Ce n’est pas pour autant que nous devrions ou même pouvons tous devenir des personnages publics symboliques et universels. Greta Thunberg admet elle-même qu’elle est “une personne spéciale” avec “une plus grande plateforme”. Tout de même, nous étions près d’un demi-million à Montréal à nous déplacer et à marcher Vendredi 27 Septembre lors de la Grève Internationale pour le Climat. Ce demi-million est impressionnant. Mais il est encore plus saisissant lorsque l’on s’imagine 500.000 individus, 500.000 consciences, 500.000 voix distinctes qui peuvent déclencher 500.000 échos à résonner dans le monde entier. Depuis un an, ce genre de manifestations ne résonne pas seulement chez les étudiants et dans les écoles, leurs voix atteignent les gouvernements, les grandes entreprises et les institutions les plus puissantes au monde. Leur outrage se fait entendre et la demande de changement d’habitudes se transforme ainsi en une demande de changement systémique. L’action climatique est maintenant le 13ème Objective de Développement Durable (ODD). La cause de l’environnement est désormais un facteur signifiant de toutes élections politiques et elle est souvent en première page de tous les organes de presses.
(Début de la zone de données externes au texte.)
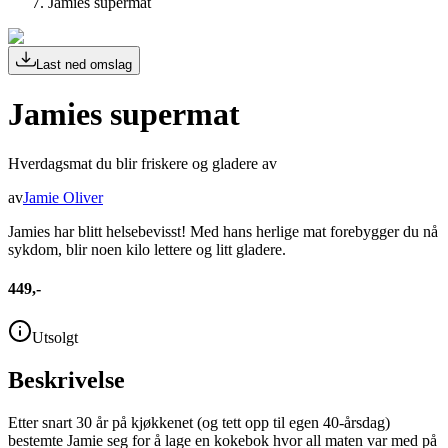
Jamies supermat
Last ned omslag
Jamies supermat
Hverdagsmat du blir friskere og gladere av
av
Jamie Oliver
Jamies har blitt helsebevisst! Med hans herlige mat forebygger du nå
sykdom, blir noen kilo lettere og litt gladere.
449,-
Utsolgt
Beskrivelse
Etter snart 30 år på kjøkkenet (og tett opp til egen 40-årsdag)
bestemte Jamie seg for å lage en kokebok hvor all maten var med på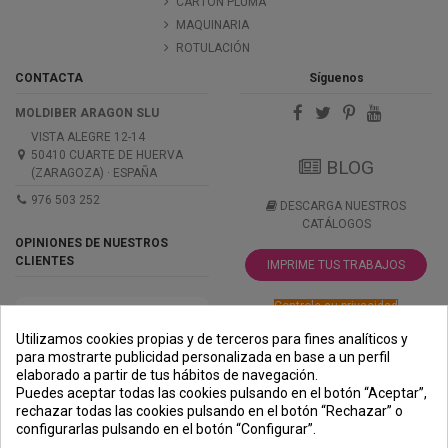
CARTÓN PLUMA
MAQUINARIA
ROTULACIÓN
CONTACTA
Síguenos
MOLDIBER ARAGON SLU
VISTA ALEGRE 12-14
50410 CUARTE DE HUERVA
BLOG
(ZARAGOZA) · ESPAÑA
976 503 252
DESCARGA NUESTROS
CATÁLOGOS
OPINIONES DE NUESTROS
CLIENTES
IMPRIME TUS TRABAJOS
Controle su privacidad
Utilizamos cookies propias y de terceros para fines analíticos y
para mostrarte publicidad personalizada en base a un perfil
elaborado a partir de tus hábitos de navegación.
PREMIOS
METODOS
ENVÍO
COMERCIO
INSTITUCIONAL
Puedes aceptar todas las cookies pulsando en el botón “Aceptar”,
DE PAGO
SEGURO
rechazar todas las cookies pulsando en el botón “Rechazar” o
configurarlas pulsando en el botón “Configurar”.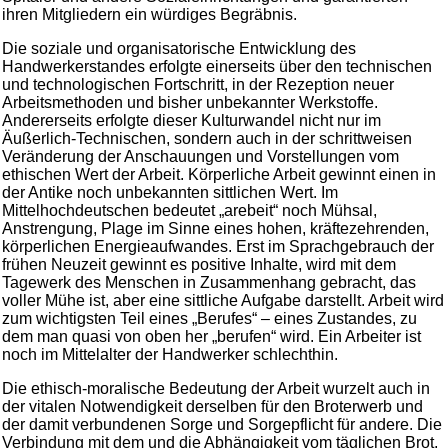
ihren Mitgliedern ein würdiges Begräbnis.
Die soziale und organisatorische Entwicklung des
Handwerkerstandes erfolgte einerseits über den technischen
und technologischen Fortschritt, in der Rezeption neuer
Arbeitsmethoden und bisher unbekannter Werkstoffe.
Andererseits erfolgte dieser Kulturwandel nicht nur im
Äußerlich-Technischen, sondern auch in der schrittweisen
Veränderung der Anschauungen und Vorstellungen vom
ethischen Wert der Arbeit. Körperliche Arbeit gewinnt einen in
der Antike noch unbekannten sittlichen Wert. Im
Mittelhochdeutschen bedeutet „arebeit“ noch Mühsal,
Anstrengung, Plage im Sinne eines hohen, kräftezehrenden,
körperlichen Energieaufwandes. Erst im Sprachgebrauch der
frühen Neuzeit gewinnt es positive Inhalte, wird mit dem
Tagewerk des Menschen in Zusammenhang gebracht, das
voller Mühe ist, aber eine sittliche Aufgabe darstellt. Arbeit wird
zum wichtigsten Teil eines „Berufes“ – eines Zustandes, zu
dem man quasi von oben her „berufen“ wird. Ein Arbeiter ist
noch im Mittelalter der Handwerker schlechthin.
Die ethisch-moralische Bedeutung der Arbeit wurzelt auch in
der vitalen Notwendigkeit derselben für den Broterwerb und
der damit verbundenen Sorge und Sorgepflicht für andere. Die
Verbindung mit dem und die Abhängigkeit vom täglichen Brot,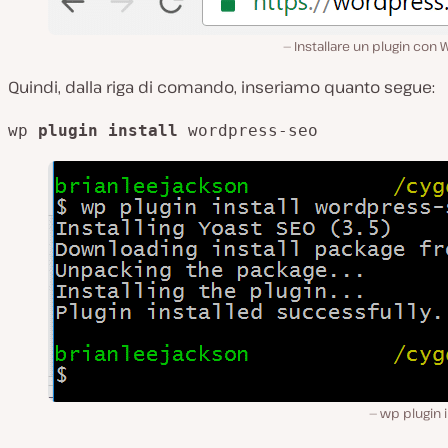
Installare un plugin con 
Quindi, dalla riga di comando, inseriamo quanto segue:
wp 
plugin install
 wordpress-seo
wp plugin i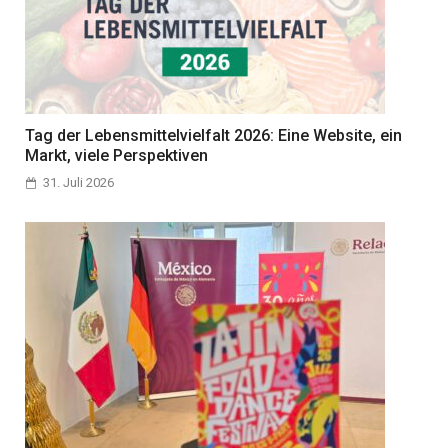
Tag der Lebensmittelvielfalt 2026: Eine Website, ein
Markt, viele Perspektiven
31. Juli 2026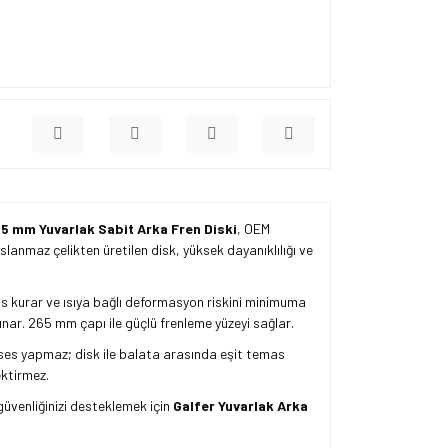
5 mm Yuvarlak Sabit Arka Fren Diski
, OEM
anmaz çelikten üretilen disk, yüksek dayanıklılığı ve
as kurar ve ısıya bağlı deformasyon riskini minimuma
 sunar. 265 mm çapı ile güçlü frenleme yüzeyi sağlar.
e ses yapmaz; disk ile balata arasında eşit temas
ektirmez.
güvenliğinizi desteklemek için
Galfer Yuvarlak Arka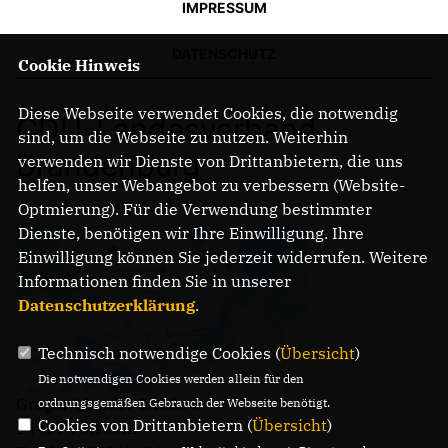
IMPRESSUM
DATENSCHUTZ
Cookie Hinweis
Diese Webseite verwendet Cookies, die notwendig
CDU-Landesverband
sind, um die Webseite zu nutzen. Weiterhin
Brandenburg
verwenden wir Dienste von Drittanbietern, die uns
helfen, unser Webangebot zu verbessern (Website-
Optmierung). Für die Verwendung bestimmter
Dienste, benötigen wir Ihre Einwilligung. Ihre
Einwilligung können Sie jederzeit widerrufen. Weitere
Informationen finden Sie in unserer
Datenschutzerklärung
.
Technisch notwendige Cookies (
Übersicht
)
Die notwendigen Cookies werden allein für den
Gregor-Mendel-Straße 3
ordnungsgemäßen Gebrauch der Webseite benötigt.
Cookies von Drittanbietern (
Übersicht
)
14469 Potsdam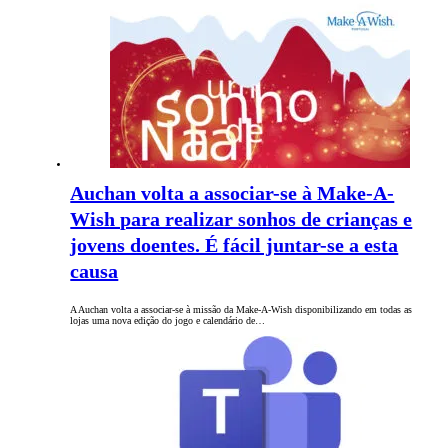
Auchan volta a associar-se à Make-A-
Wish para realizar sonhos de crianças e
jovens doentes. É fácil juntar-se a esta
causa
A Auchan volta a associar-se à missão da Make-A-Wish disponibilizando em todas as
lojas uma nova edição do jogo e calendário de…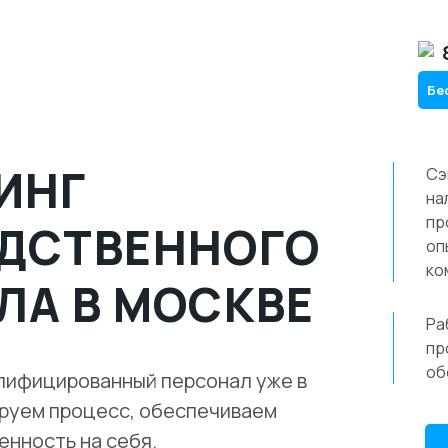
Бе
ИНГ
Сэ
на
пр
ДСТВЕННОГО
оп
ко
ЛА В МОСКВЕ
Ра
пр
об
лифицированный персонал уже в
ируем процесс, обеспечиваем
енность на себя.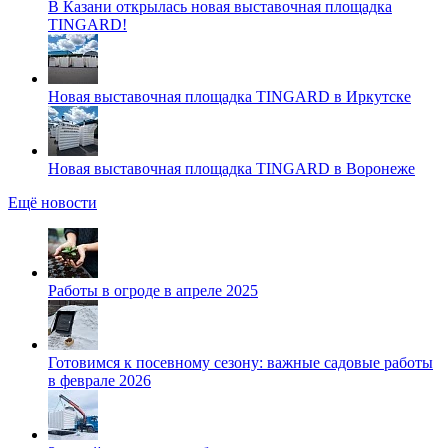
В Казани открылась новая выставочная площадка
TINGARD!
Новая выставочная площадка TINGARD в Иркутске
Новая выставочная площадка TINGARD в Воронеже
Ещё новости
Работы в огроде в апреле 2025
Готовимся к посевному сезону: важные садовые работы
в феврале 2026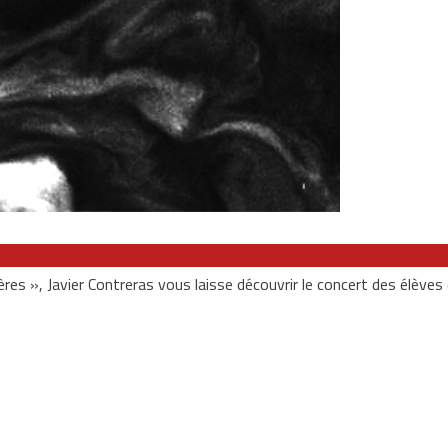
ières », Javier Contreras vous laisse découvrir le concert des élèves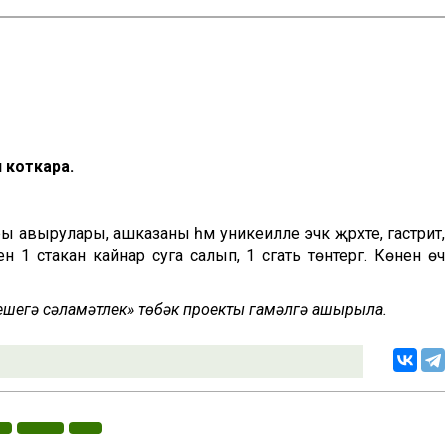
 коткара.
ы авырулары, ашказаны һәм уникеилле эчәк җәрәхәте, гастрит,
 1 стакан кайнар суга салып, 1 сәгать төнәтергә. Көненә өч
 кешегә сәламәтлек» төбәк проекты гамәлгә ашырыла.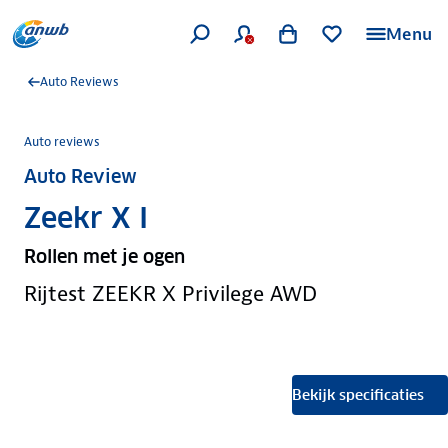
Menu
Auto Reviews
Auto reviews
Auto Review
Zeekr X I
Rollen met je ogen
Rijtest ZEEKR X Privilege AWD
Bekijk specificaties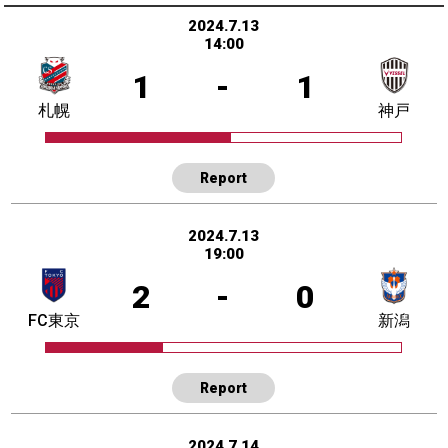
2024.7.13
14:00
1
-
1
札幌
神戸
Report
2024.7.13
19:00
2
-
0
FC東京
新潟
Report
2024.7.14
Ainsi, on peut voir que l’action individuelle entraîne l’action collective et que leurs existences réciproques sont entièrement interdépendantes. La lutte pour la protection de l’environnement permet de révéler des problématiques importantes et plus générales quant aux méthodes d’activisme et de philanthropie les plus efficaces. La compréhension de l’interdépendance entre action individuelle et collective, dans un monde lui-même de plus en plus interdépendant, représente pour moi le défi moral le plus important du 21ème siècle.